Under conditions of cellular stress or in tumor cells, the expression of heat shock proteins typically undergoes marked upregulation to facilitate cellular adaptation to adverse environments and maintain cell viability. Similarly, analysis of public transcriptomic databases (TIMER2.0 and GEPIA) revealed significant upregulation of HSPA6 mRNA across multiple cancer types, including BRCA (Figure 1A and Figure 1B). Western blot analysis of four paired TNBC and adjacent healthy tissue specimens confirmed elevated HSPA6 protein expression levels in tumor tissues (Figure 1C). In line with these findings, RT-qPCR quantification demonstrated a significant increase in HSPA6 transcript levels in 10 additional paired TNBC clinical samples compared to matched normal controls (Figure 1D). Analysis of GEO datasets uncovered a significant upregulation of HSPA6 mRNA in low-grade malignancies and improved survival outcomes in patients with TNBC (Figure S1L). To further investigate the clinical relevance of HSPA6 in cancer progression, its expression in the TCGA-BRCA cohort was analyzed.

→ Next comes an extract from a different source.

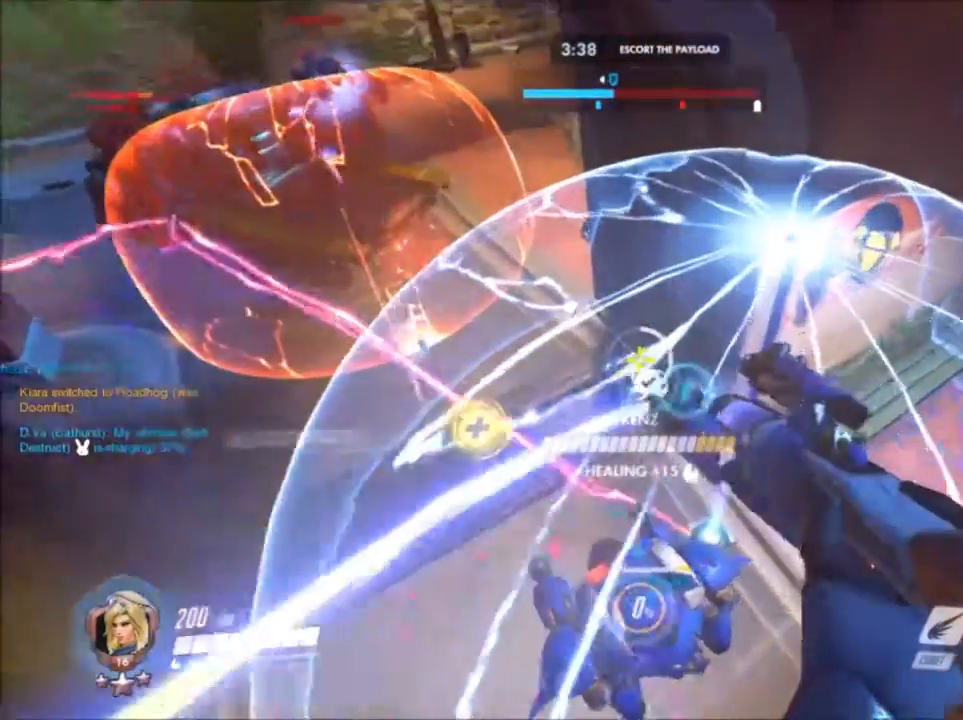
{"keys": ["a", "d", "space"], "mouse": [], "events": [[33, "mouse_right", "up"], [100, "a", "up"], [100, "space", "down"], [150, "s", "down"], [367, "a", "down"], [367, "s", "up"]]}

As anticipated, patients with low HSPA6 expression levels exhibited significantly poorer survival outcomes compared to the high-expression group, including shorter overall survival, progression-free interval and disease-specific survival (Figure 1E-G). ROC analysis demonstrated robust prognostic value for HSPA6 expression (Figure 1H). It is worth noting that a significant association between HSPA6 expression and prognosis was also observed in the TCGA TNBC cohort (Figure 1I). It is posited that a potential association exists between HSPA6 and TNBC cell survival. Mechanistically, elevated HSPA6 protein levels in TNBC compared to healthy breast tissues were validated by IHC (Figure 1J and Figure 1K), consistent with findings from the Human Protein Atlas (HPA) database (Figure S1M). Furthermore, HSPA6 expression was negatively correlated with IC50 values for cisplatin, Docetaxel, Paclitaxel, and 5-Flu (Figure 1L), suggesting its role in modulating chemosensitivity. Collectively, these findings position HSPA6 as a key regulator of TNBC progression and a potential prognostic biomarker.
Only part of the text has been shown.